Cette revendication s’inscrit dans une réflexion plus large sur l’universalisation des régimes de retraite. La réforme paramétrique des caisses, retardée depuis des années, devient urgente. Le ratio actifs-retraités se détériore, mettant en péril l’équilibre financier de plusieurs régimes. ZOUANAT plaide pour une réforme systémique en trois étages : un régime de base par répartition, un régime contributif collectif, et un régime complémentaire individuel par capitalisation. Il défend une harmonisation de l’âge légal de départ à la retraite à 63 ans, avec souplesse en fonction de la pénibilité.
L’équation est délicate : comment équilibrer les caisses sans augmenter les cotisations, sans repousser l’âge de départ et sans baisser les pensions ? « C’est ce que les syndicats appellent le triangle maudit », ironise ZOUANAT. Mais chaque mois de retard renchérit le coût global de la réforme.
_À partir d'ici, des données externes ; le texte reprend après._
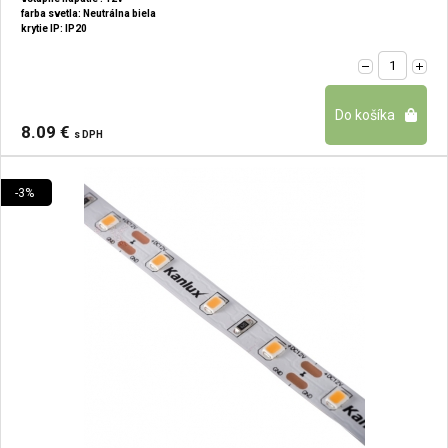
farba svetla: Neutrálna biela
krytie IP: IP20
8.09 €
s DPH
-3%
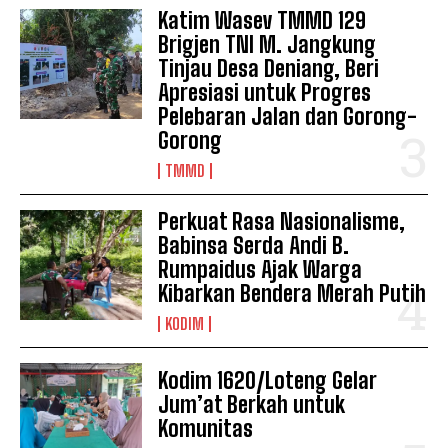
Katim Wasev TMMD 129
Brigjen TNI M. Jangkung
Tinjau Desa Deniang, Beri
Apresiasi untuk Progres
Pelebaran Jalan dan Gorong-
Gorong
TMMD
Perkuat Rasa Nasionalisme,
Babinsa Serda Andi B.
Rumpaidus Ajak Warga
Kibarkan Bendera Merah Putih
KODIM
Kodim 1620/Loteng Gelar
Jum’at Berkah untuk
Komunitas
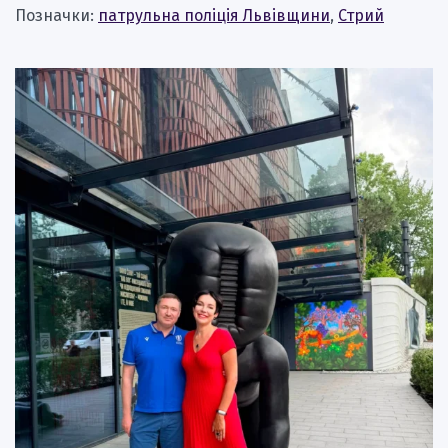
Позначки:
патрульна поліція Львівщини
,
Стрий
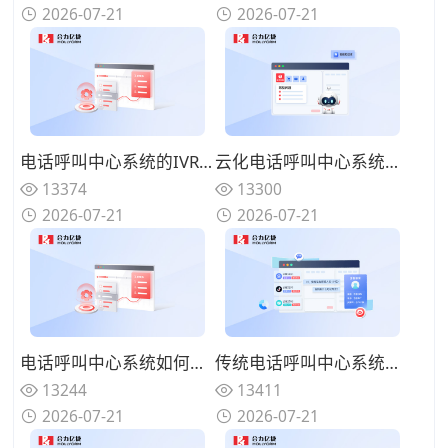
2026-07-21
2026-07-21
电话呼叫中心系统的IVR设计有哪些技巧？告别迷宫式菜单的用户友好设计
云化电话呼叫中心系统有哪些优势？告别硬件束缚的灵活部署模式
13374
13300
2026-07-21
2026-07-21
电话呼叫中心系统如何实现来电智能分配？路由策略优化坐席资源调配
传统电话呼叫中心系统面临哪些挑战？数字化转型的迫切性与路径
13244
13411
2026-07-21
2026-07-21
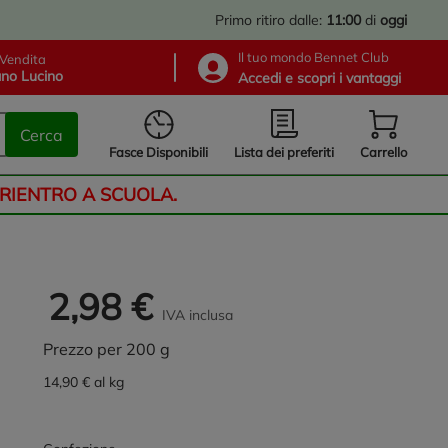
Primo ritiro dalle:
11:00
di
oggi
Il tuo mondo Bennet Club
Vendita
no Lucino
Accedi e scopri i vantaggi
Cerca
Lista dei preferiti
Fasce Disponibili
Carrello
 RIENTRO A SCUOLA.
2,98 €
IVA inclusa
Prezzo per 200 g
14,90 € al kg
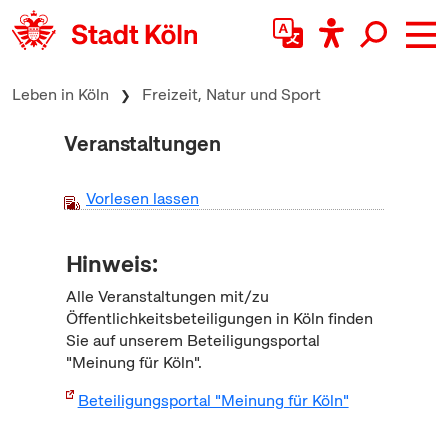
zum Inhalt springen
Leben in Köln
Freizeit, Natur und Sport
Veranstaltungen
Vorlesen lassen
Hinweis:
Alle Veranstaltungen mit/zu
Öffentlichkeitsbeteiligungen in Köln finden
Sie auf unserem Beteiligungsportal
"Meinung für Köln".
Beteiligungsportal "Meinung für Köln"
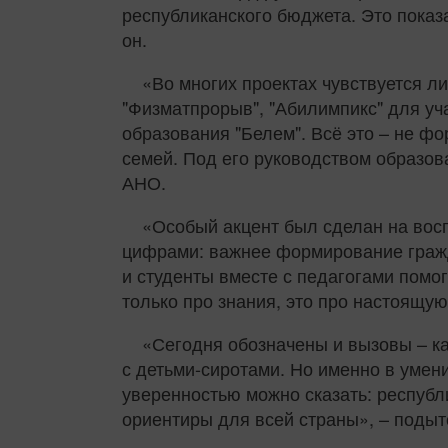
республиканского бюджета. Это показа
он.
«Во многих проектах чувствуется л
"Физматпрорыв", "Абилимпикс" для уч
образования "Белем". Всё это – не ф
семей. Под его руководством образов
АНО.
«Особый акцент был сделан на воспи
цифрами: важнее формирование гражда
и студенты вместе с педагогами помо
только про знания, это про настоящу
«Сегодня обозначены и вызовы – к
с детьми-сиротами. Но именно в умен
уверенностью можно сказать: республ
ориентиры для всей страны», – поды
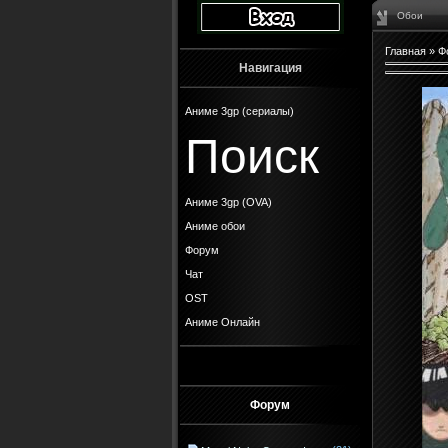
Обои
Главная
»
Ф
Навигация
Аниме 3gp (сериалы)
Поиск
Аниме 3gp (OVA)
Аниме обои
Форум
Чат
OST
Аниме Онлайн
Форум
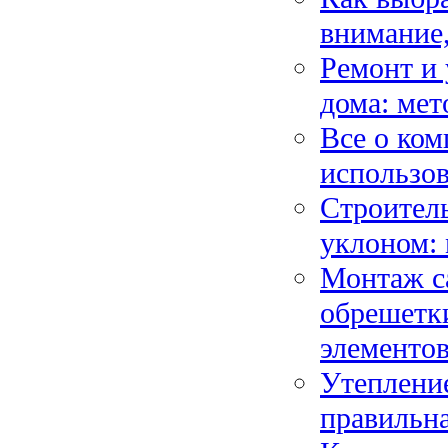
внимание,
Ремонт и 
дома: мет
Все о ком
использов
Строитель
уклоном:
Монтаж са
обрешетки
элементо
Утепление
правильна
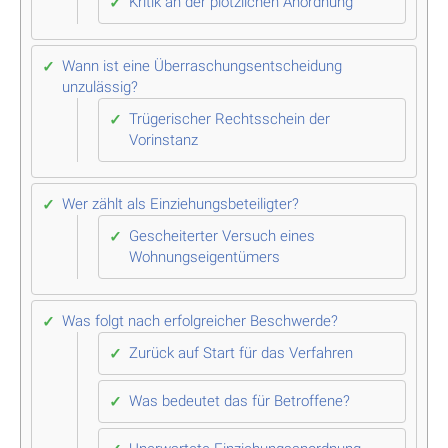
Kritik an der plötzlichen Anordnung
Wann ist eine Überraschungsentscheidung
unzulässig?
Trügerischer Rechtsschein der
Vorinstanz
Wer zählt als Einziehungsbeteiligter?
Gescheiterter Versuch eines
Wohnungseigentümers
Was folgt nach erfolgreicher Beschwerde?
Zurück auf Start für das Verfahren
Was bedeutet das für Betroffene?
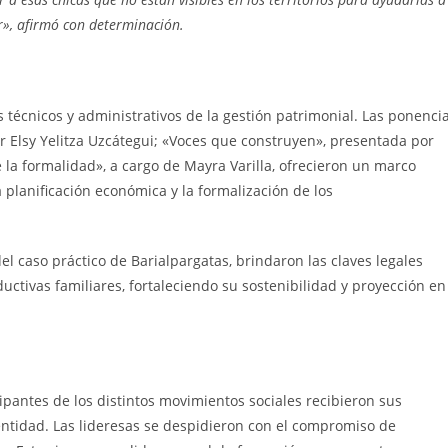
r», afirmó con determinación.
 técnicos y administrativos de la gestión patrimonial. Las ponenci
r Elsy Yelitza Uzcátegui; «Voces que construyen», presentada por
de la formalidad», a cargo de Mayra Varilla, ofrecieron un marco
planificación económica y la formalización de los
el caso práctico de Barialpargatas, brindaron las claves legales
uctivas familiares, fortaleciendo su sostenibilidad y proyección en
icipantes de los distintos movimientos sociales recibieron sus
ntidad. Las lideresas se despidieron con el compromiso de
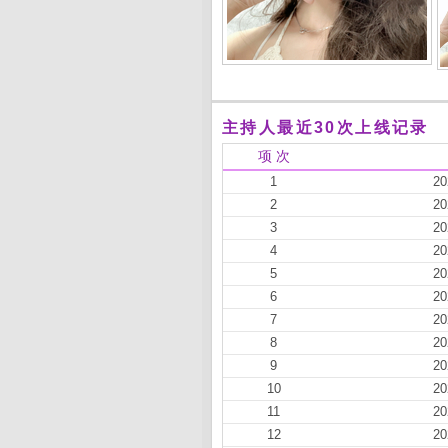
主持人最近30次上线记录
项 次
1
20
2
20
3
20
4
20
5
20
6
20
7
20
8
20
9
20
10
20
11
20
12
20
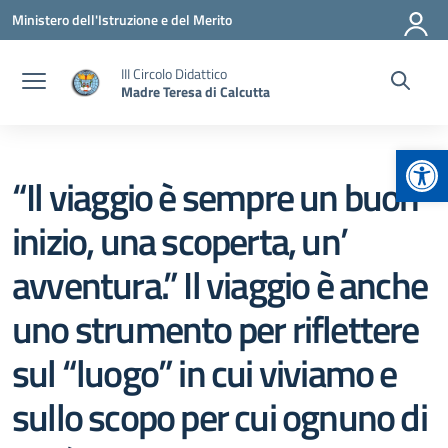
Vai ai contenuti
Vai al menu di navigazione
Vai al footer
Ministero dell'Istruzione e del Merito
III Circolo Didattico
Madre Teresa di Calcutta
Apr
“Il viaggio è sempre un buon
inizio, una scoperta, un’
avventura.” Il viaggio è anche
uno strumento per riflettere
sul “luogo” in cui viviamo e
sullo scopo per cui ognuno di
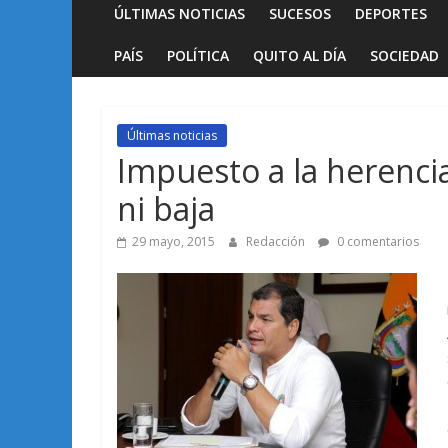
ÚLTIMAS NOTICIAS
SUCESOS
DEPORTES
PAÍS
POLÍTICA
QUITO AL DÍA
SOCIEDAD
Últimas noticias
Impuesto a la herencia
ni baja
29 mayo, 2015
Redacción
0 comentarios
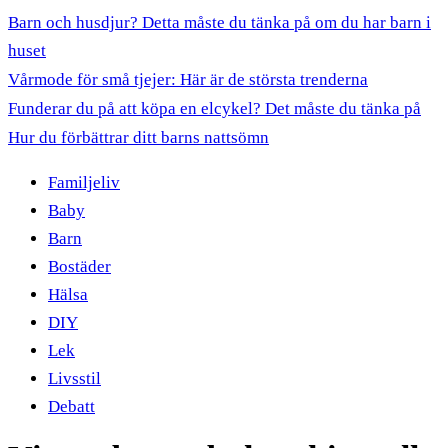
Barn och husdjur? Detta måste du tänka på om du har barn i
huset
Vårmode för små tjejer: Här är de största trenderna
Funderar du på att köpa en elcykel? Det måste du tänka på
Hur du förbättrar ditt barns nattsömn
Familjeliv
Baby
Barn
Bostäder
Hälsa
DIY
Lek
Livsstil
Debatt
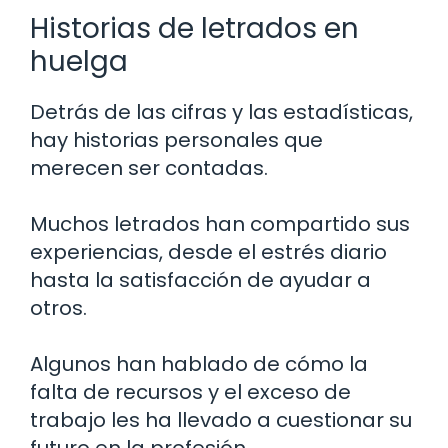
Historias de letrados en
huelga
Detrás de las cifras y las estadísticas,
hay historias personales que
merecen ser contadas.
Muchos letrados han compartido sus
experiencias, desde el estrés diario
hasta la satisfacción de ayudar a
otros.
Algunos han hablado de cómo la
falta de recursos y el exceso de
trabajo les ha llevado a cuestionar su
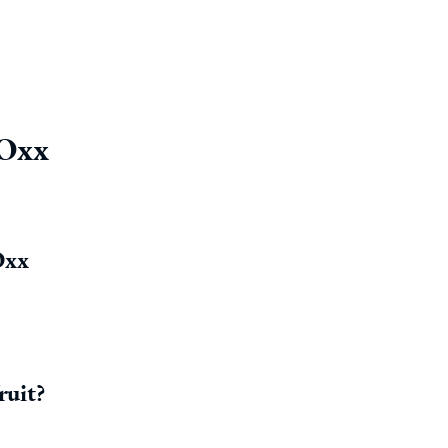
 Oxx
Oxx
ruit?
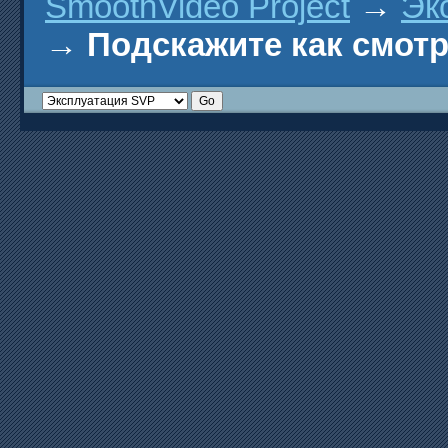
SmoothVideo Project
→
Эк
→
Подскажите как смотре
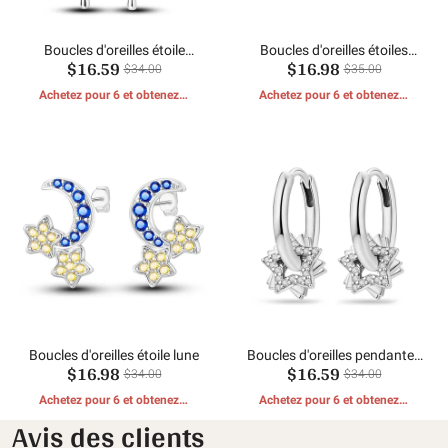
Boucles d'oreilles étoile
Boucles d'oreilles étoiles
$16.59
$16.98
liquide
scintillantes
$34.00
$35.00
Achetez pour 6 et obtenez 1
Achetez pour 6 et obtenez 1
CADEAUX GRATUITS
CADEAUX GRATUITS
Boucles d'oreilles étoile lune
Boucles d'oreilles pendantes
$16.98
$16.59
étoile scintillante
$34.00
$34.00
Achetez pour 6 et obtenez 1
Achetez pour 6 et obtenez 1
CADEAUX GRATUITS
CADEAUX GRATUITS
Avis des clients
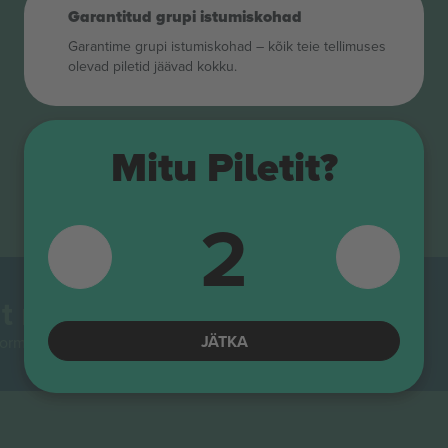
Garantitud grupi istumiskohad
Garantime grupi istumiskohad – kõik teie tellimuses
olevad piletid jäävad kokku.
Mitu Piletit?
2
t maailmas.
JÄTKA
rmidest Euroopas enim jälgitav. Aitäh!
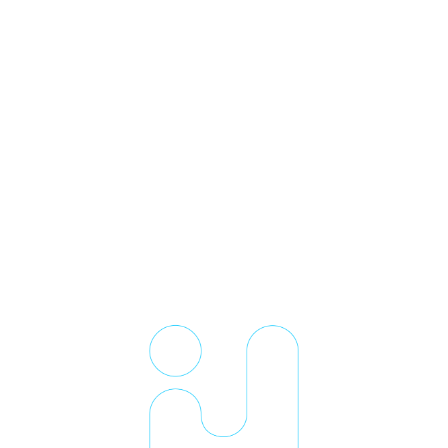
4 Promesas
Esenciales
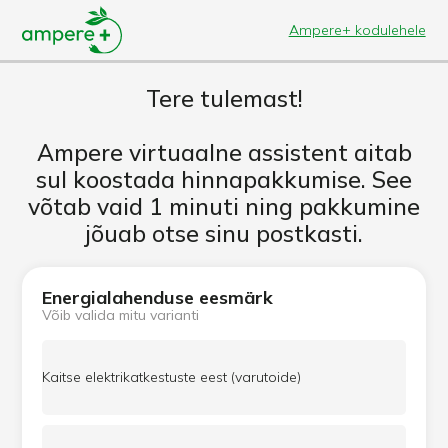
Ampere+ kodulehele
Tere tulemast!
Ampere virtuaalne assistent aitab
sul koostada hinnapakkumise. See
võtab vaid 1 minuti ning pakkumine
jõuab otse sinu postkasti.
Energialahenduse eesmärk
Võib valida mitu varianti
Kaitse elektrikatkestuste eest (varutoide)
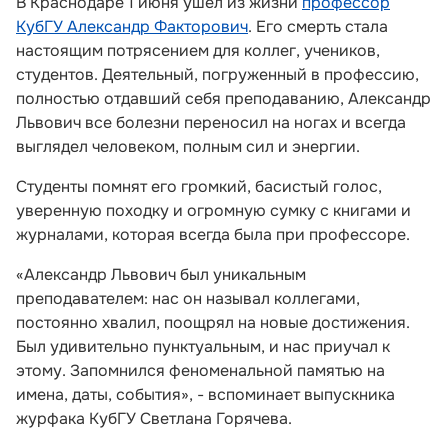
В Краснодаре 1 июня ушел из жизни
профессор
КубГУ Александр Факторович
. Его смерть стала
настоящим потрясением для коллег, учеников,
студентов. Деятельный, погруженный в профессию,
полностью отдавший себя преподаванию, Александр
Львович все болезни переносил на ногах и всегда
выглядел человеком, полным сил и энергии.
Студенты помнят его громкий, басистый голос,
уверенную походку и огромную сумку с книгами и
журналами, которая всегда была при профессоре.
«Александр Львович был уникальным
преподавателем: нас он называл коллегами,
постоянно хвалил, поощрял на новые достижения.
Был удивительно пунктуальным, и нас приучал к
этому. Запомнился феноменальной памятью на
имена, даты, события», - вспоминает выпускника
журфака КубГУ Светлана Горячева.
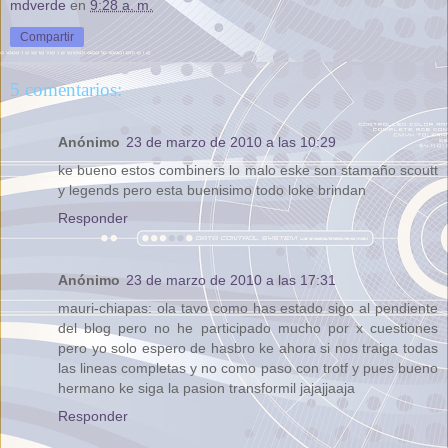
mdverde
en
9:28 a. m.
Compartir
5 comentarios:
Anónimo
23 de marzo de 2010 a las 10:29
ke bueno estos combiners lo malo eske son stamaño scoutt
y legends pero esta buenisimo todo loke brindan
Responder
Anónimo
23 de marzo de 2010 a las 17:31
mauri-chiapas: ola tavo como has estado sigo al pendiente
del blog pero no he participado mucho por x cuestiones
pero yo solo espero de hasbro ke ahora si nos traiga todas
las lineas completas y no como paso con trotf y pues bueno
hermano ke siga la pasion transformil jajajjaaja
Responder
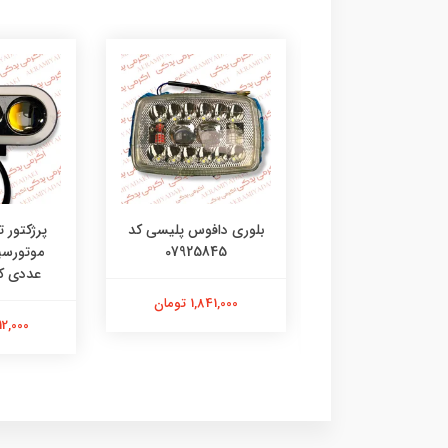
کلید پرژکتور جورجیا 3
بلوری دافوس پلیسی کد
پرژکتور ت
حالته بسته 1 عددی کد
07925845
04921811
عددی کد 3215
1,841,000 تومان
1,117,000 تومان
3,312,000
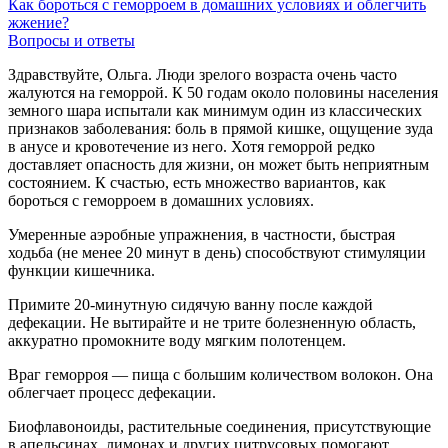
Как бороться с геморроем в домашних условиях и облегчить
жжение?
Вопросы и ответы
Здравствуйте, Ольга. Люди зрелого возраста очень часто
жалуются на геморрой. К 50 годам около половины населения
земного шара испытали как минимум один из классических
признаков заболевания: боль в прямой кишке, ощущение зуда
в анусе и кровотечение из него. Хотя геморрой редко
доставляет опасность для жизни, он может быть неприятным
состоянием. К счастью, есть множество вариантов, как
бороться с геморроем в домашних условиях.
Умеренные аэробные упражнения, в частности, быстрая
ходьба (не менее 20 минут в день) способствуют стимуляции
функции кишечника.
Примите
20-минутную
сидячую ванну после каждой
дефекации. Не вытирайте и не трите болезненную область,
аккуратно промокните воду мягким полотенцем.
Враг геморроя — пища с большим количеством волокон. Она
облегчает процесс дефекации.
Биофлавоноиды, растительные соединения, присутствующие
в апельсинах, лимонах и других цитрусовых помогают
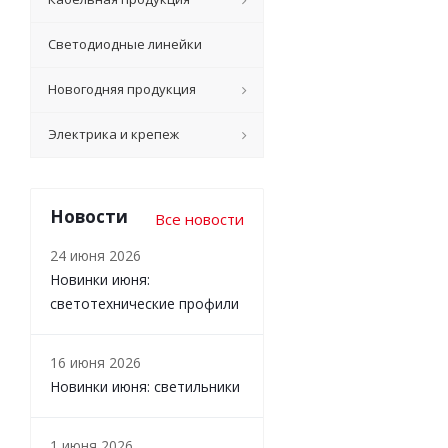
Светодиодные линейки
Новогодняя продукция
Электрика и крепеж
Новости
Все новости
24 июня 2026
Новинки июня:
светотехнические профили
16 июня 2026
Новинки июня: светильники
1 июня 2026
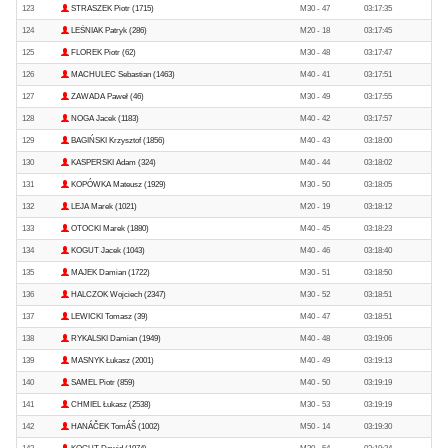
123
STRASZEK Piotr (1715)
M30 - 47
03:17:35
124
LEŚNIAK Patryk (286)
M20 - 18
03:17:45
125
FLOREK Piotr (62)
M30 - 48
03:17:47
126
MACHULEC Sebastian (1463)
M40 - 41
03:17:51
127
ZAWADA Paweł (46)
M30 - 49
03:17:55
128
NOGA Jacek (1183)
M40 - 42
03:17:57
129
BAGIŃSKI Krzysztof (1856)
M40 - 43
03:18:00
130
KASPERSKI Adam (324)
M40 - 44
03:18:02
131
KOPÓWKA Mateusz (1929)
M30 - 50
03:18:05
132
LEJA Marek (1021)
M20 - 19
03:18:12
133
OTOCKI Marek (1880)
M40 - 45
03:18:23
134
KOGUT Jacek (1043)
M40 - 46
03:18:40
135
MAJEK Damian (1722)
M30 - 51
03:18:50
136
HALCZOK Wojciech (2347)
M30 - 52
03:18:51
137
LEWICKI Tomasz (39)
M40 - 47
03:18:51
138
RYKALSKI Damian (1949)
M40 - 48
03:19:06
139
MASNYK Łukasz (2001)
M40 - 49
03:19:13
140
SAMEL Piotr (859)
M40 - 50
03:19:19
141
CHMIEL Łukasz (2538)
M30 - 53
03:19:19
142
HANÁČEK TomÁŠ (1002)
M50 - 14
03:19:30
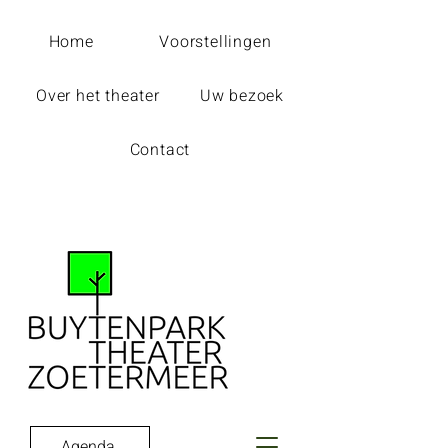
Home
Voorstellingen
Over het theater
Uw bezoek
Contact
Agenda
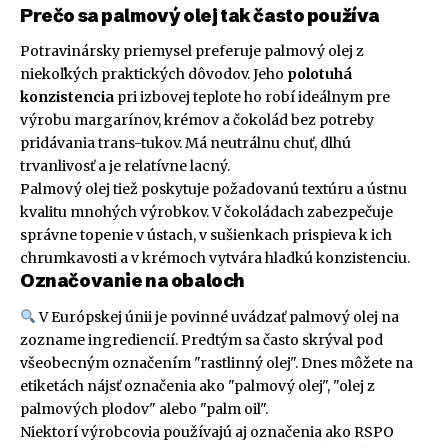
Prečo sa palmový olej tak často používa
Potravinársky priemysel preferuje palmový olej z
niekoľkých praktických dôvodov. Jeho
polotuhá
konzistencia
pri izbovej teplote ho robí ideálnym pre
výrobu margarínov, krémov a čokolád bez potreby
pridávania trans-tukov. Má neutrálnu chuť, dlhú
trvanlivosť a je relatívne lacný.
Palmový olej tiež poskytuje požadovanú textúru a ústnu
kvalitu mnohých výrobkov. V čokoládach zabezpečuje
správne topenie v ústach, v sušienkach prispieva k ich
chrumkavosti a v krémoch vytvára hladkú konzistenciu.
Označovanie na obaloch
V Európskej únii je povinné uvádzať palmový olej na
zozname ingrediencií. Predtým sa často skrýval pod
všeobecným označením "rastlinný olej". Dnes môžete na
etiketách nájsť označenia ako "palmový olej", "olej z
palmových plodov" alebo "palm oil".
Niektorí výrobcovia používajú aj označenia ako RSPO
En parallèle, la nouvelle feuille de route pour l’emploi, annoncée par le gouvernement, ambitionne de créer 350 000 postes à l’horizon 2026 et 1,4 million d’ici 2030. Dotée de 15 milliards de dirhams, elle cible les TPME, les zones rurales et les jeunes femmes. Hicham ZOUANAT reconnaît sa pertinence stratégique, mais pointe deux fragilités majeures : un timing trop court à 18 mois de la fin du mandat, et un manque de mobilisation du tissu entrepreneurial, encore peu informé des leviers proposés.
Le diagnostic est partagé avec l’OIT : la création d’emplois repose d’abord sur l’investissement, la formation, les politiques actives de l’emploi, et un cadre législatif incitatif. La CGEM insiste sur la nécessité de vulgariser la charte d’investissement dédiée aux PME et sur l’importance du Small Business Act. S’y ajoutent des outils encore méconnus comme la prime à l’emploi ou les dispositifs d’apprentissage, qui doivent être mieux déployés et coordonnés.
Enfin, la question de la fiscalité sur le travail reste sensible. Pour la CGEM, alléger les charges ne doit pas être une politique de recrutement en soi, mais un levier pour insérer les populations les plus vulnérables. « Ce n’est pas une exonération fiscale qui fait recruter en entreprise, c’est un carnet de commandes », résume ZOUANAT.
L’équation est donc claire : pour que les DRH puissent anticiper, accompagner et sécuriser les mutations en cours, il faudra plus qu’une série de textes législatifs ou d’annonces politiques. Il faudra un engagement réel de toutes les parties à décliner opérationnellement les réformes, dans un climat de confiance restaurée. Et peut-être, comme le suggère ZOUANAT en conclusion, abandonner les postures idéologiques au profit d’une gouvernance de résultats. Le rendez-vous est déjà pris pour mai 2026.